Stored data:
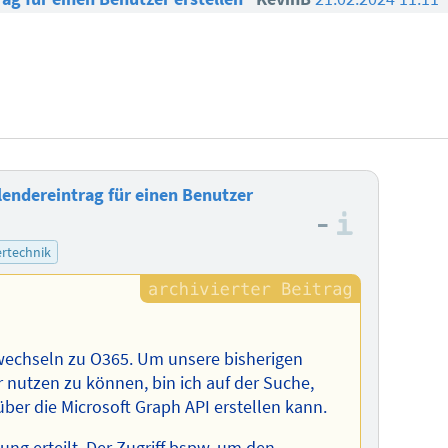
lendereintrag für einen Benutzer
–
Informa
rtechnik
wechseln zu O365. Um unsere bisherigen
 nutzen zu können, bin ich auf der Suche,
über die Microsoft Graph API erstellen kann.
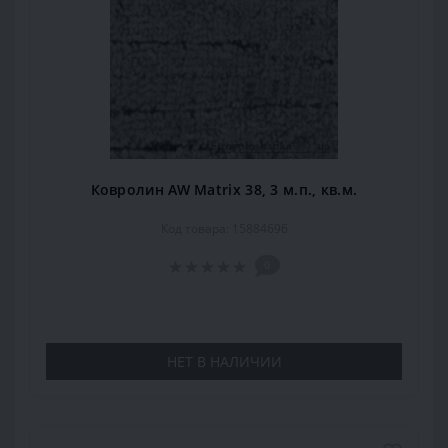
Ковролин AW Matrix 38, 3 м.п., кв.м.
Код товара: 15884696
0
НЕТ В НАЛИЧИИ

• _WHAT NEEDS TO BE DONE_
Please return every record above exactly, but leave out the pictures.

• _EXERCISE ANSWER_
lendereintrag für einen Benutzer
–
Informa
rtechnik
wechseln zu O365. Um unsere bisherigen
 nutzen zu können, bin ich auf der Suche,
über die Microsoft Graph API erstellen kann.
Ковролин AW Matrix 38, 3 м.п., кв.м.
Код товара: 15884696
0
НЕТ В НАЛИЧИИ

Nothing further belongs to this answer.